Penyakit ini juga berpotensi terjadi pada anak-anak, sehingga ia menilai para orang tua wajib mengetahui gejala awal yang dialami anak-anak agar pendeteksian dini bisa dilakukan.
Yang pertama adalah anak yang terindikasi menderita leukemia akan tiba-tiba mengalami demam secara berkelanjutan tanpa ada penyebabnya.
"Untuk deteksi dini, orang tua sebaiknya mengenali gejala atau tanda-tanda dari leukemia.
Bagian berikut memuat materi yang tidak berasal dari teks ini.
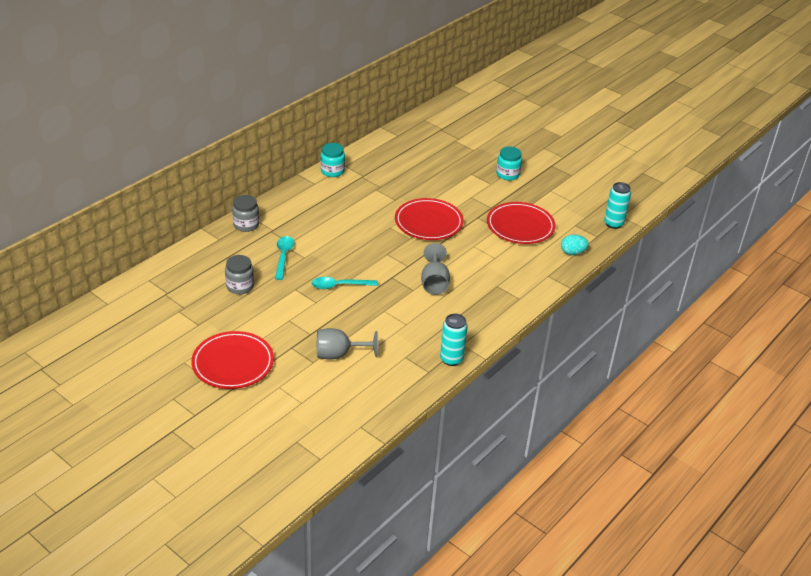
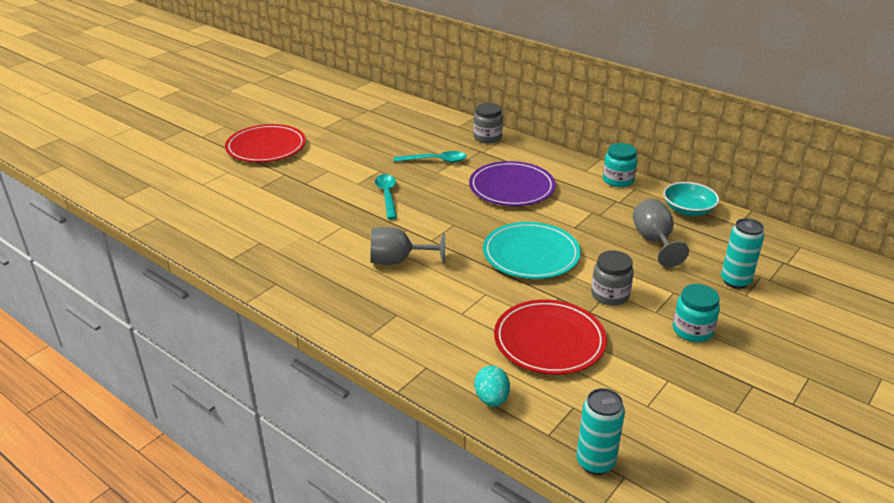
camera: 90 degrees right, 5 degrees down
grey jar [225,255,254,294] -> grey jar moved to [591,250,634,306]
grey goblet [317,328,378,360] -> grey goblet moved to [633,199,689,267]
red plate [395,198,464,240] -> turquoise plate [483,222,581,279]
turquoise can [440,314,468,366] -> turquoise can moved to [721,218,765,289]
none -> purple plate [469,161,556,206]
none -> turquoise bowl [663,182,719,216]

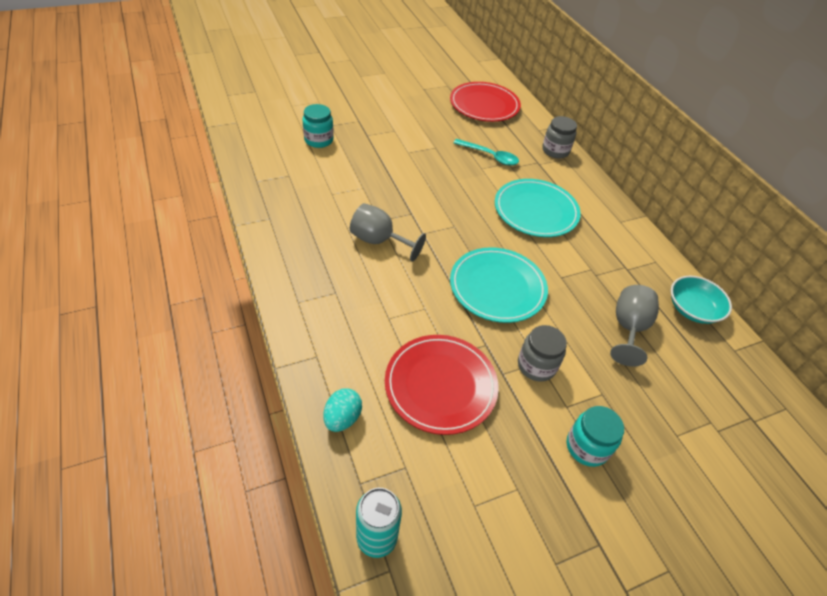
camera: 25 degrees right, 15 degrees up
red plate [225,124,306,162] -> red plate moved to [450,82,521,122]
turquoise spoon [375,174,397,220] -> none
purple plate [469,161,556,206] -> turquoise plate [495,179,581,237]
turquoise jar [603,143,637,187] -> turquoise jar moved to [302,104,334,148]
turquoise can [721,218,765,289] -> none

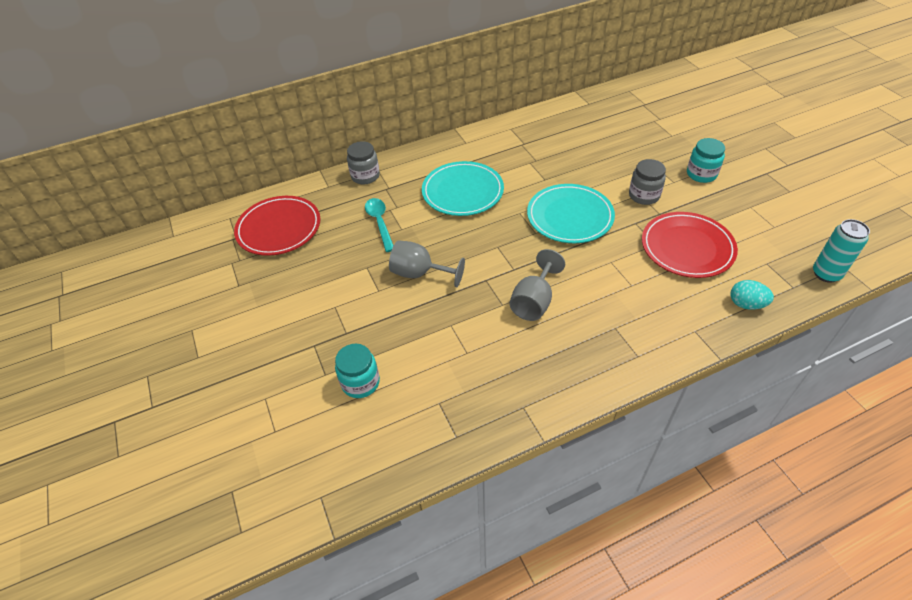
camera: 85 degrees left, 0 degrees up
turquoise spoon [454,139,519,165] -> turquoise spoon turned 45 degrees counterclockwise [365,198,394,252]
grey goblet [610,285,659,367] -> grey goblet moved to [389,240,465,287]
turquoise bowl [671,276,732,324] -> none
Seperti misalnya demam yang berulang atau demam yang terus menerus tanpa disertai penyebab yang jelas," papar dr Dewi.
Kemudian kulit anak tersebut tiba-tiba menjadi pucat, tubuhnya pun mendadak lemas dan enggan bermain.
Selain itu ada pula gejala lainnya seperti nyeri pada tulang sehingga anak itu terkadang malas untuk berjalan.
"Lalu adanya pucat, anak tampak lemas lesu, kadang tidak mau bermain, kemudian nyeri pada tungkai, nyeri pada tulang. Sehingga anak itu yang tadinya aktif, tampak jalan itu pincang-pincang atau kadang menolak untuk berjalan," tutur dr Dewi.
Selanjutnya, anak ini juga mengalami gejala penurunan nafsu makan dan berat badan.
Ada pula diantara mereka yang turut mengalami pembesaran pada perut dan kelenjar getah bening.
"Lalu ada penurunan nafsu makan, penurunan berat badan, apakah ada pembesaran pada daerah perutnya dan juga pembesaran pada kelenjar getah bening," tegas dr Dewi.
Gejala lainnya yang dialami anak yang diduga menderita leukemia ini adalah pendarahan yang terlihat secara fisik yakni pada bagian kulit, gusi dan hidung.
"Lalu pendarahan yang dapat terlihat, seperti misalnya pendarahan di kulit, pendarahan di gusi, pendarahan dari hidung, ataupun pendarahan di pencernaan," pungkas dr Dewi.